Nos besamos con hambre, lenguas enredándose como en una danza de salsa en Garibaldi, saboreando el regusto picante de los tacos y la dulzura del gel. Sus manos bajaron a mi entrepierna, separando mis labios mayores con delicadeza, y ahí fue: un dedo untado en Biretrix Tri Active Gel rozando mi clítoris. Grité bajito, el placer como un rayo que me dejó temblando. Calor líquido, cosquilleo eléctrico, pulso que me sincronizaba con su toque. "¿Te late, mi vida? ¿Quieres más?" murmuró contra mi cuello, mordisqueando suave.
"Sí, pendejo, no pares," le contesté entre risas jadeantes, mi acento chilango saliendo puro.

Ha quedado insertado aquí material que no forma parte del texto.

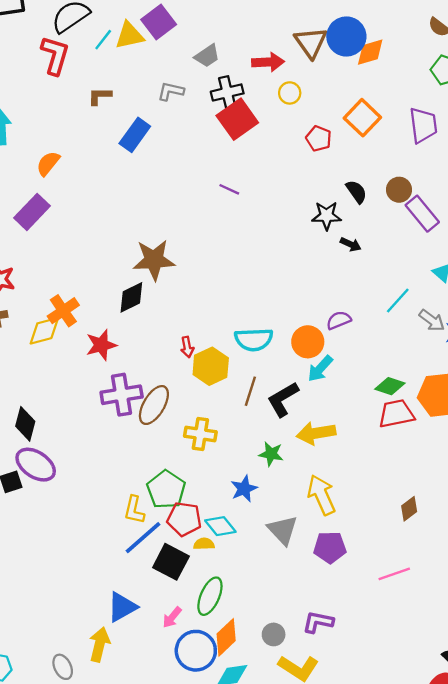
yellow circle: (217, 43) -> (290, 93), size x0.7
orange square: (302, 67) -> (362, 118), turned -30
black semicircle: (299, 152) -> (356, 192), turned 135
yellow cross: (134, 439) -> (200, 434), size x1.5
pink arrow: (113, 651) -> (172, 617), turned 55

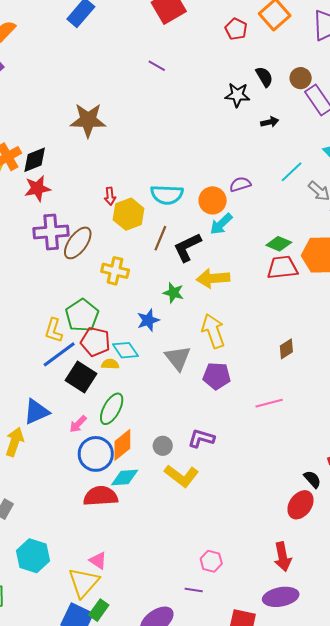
black arrow: (351, 244) -> (270, 122), moved, turned -42
black diamond: (131, 297) -> (35, 160), moved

Me volteó boca arriba, el colchón hundiéndose bajo nuestro peso, y se colocó entre mis piernas. El aire estaba cargado, olía a sexo inminente, a gel vainillado y a nuestros jugos mezclados. Me penetró despacio, su verga resbalosa por el gel expandiéndose dentro de mí centímetro a centímetro. Sentí cada vena, cada latido del Biretrix amplificado, como si estuviéramos conectados por cables de placer puro.
Empezamos a movernos, lento al principio, sintiendo el roce húmedo, el slap slap de piel contra piel, sus bolas golpeando mi culo con cada embestida. El calor nos envolvía, sudor perlando nuestras frentes, goteando salado en mi boca cuando lo besé. El cosquilleo subía en oleadas, haciendo que mis paredes internas se contrajeran alrededor de él, ordeñándolo. "Estás tan apretada, tan chingona," gruñó, acelerando, sus caderas chocando con fuerza ahora.
Yo clavaba las uñas en su espalda, dejando marcas rojas que mañana dolerían chido. Mis pensamientos eran un remolino: esto es lo que necesitaba, mi hombre follándome como en los primeros días, pero mejor, con este pinche gel que nos tiene locos. El pulso del Biretrix Tri Active Gel nos unía, latiendo al unísono, llevándonos al borde. Grité su nombre, "¡Juan, cabrón, me vengo!" y exploté, mi orgasmo como fuegos artificiales en el Zócalo, contracciones que lo apretaban, leche caliente inundándome mientras él se vaciaba dentro, rugiendo como león.
Nos quedamos así, enredados, respiraciones agitadas calmándose poco a poco. El gel aún pulsaba suave, prolongando las réplicas, como ecos de placer. Él se salió despacio, un chorrito de semen goteando por mi muslo, y me besó la frente. "Te amo, mi reina. Ese Biretrix es la neta." Reí, exhausta, mi cuerpo pesado de satisfacción, oliendo a nosotros, a vainilla y a promesas de más noches así.
Después, bajo la ducha caliente, el agua lavando el gel pero no el recuerdo, nos enjabonamos mutuamente, risas y besos robados. Salimos envueltos en toallas, pedimos unos chilaquiles de Uber Eats, y nos echamos en la cama a ver Netflix, su cabeza en mi pecho. El tráfico afuera seguía, pero adentro, todo era paz chida, un afterglow que me hacía sentir poderosa, deseada, completa.
Quién iba a decir que un tubito cambiaría todo. Mañana compramos más.
La noche se cerró con su ronquido suave, mi mano en su pelo, sabiendo que esto, nuestro amor carnal y juguetón, era lo mejor de la vida mexicana: picante, intenso y siempre con ganas de más.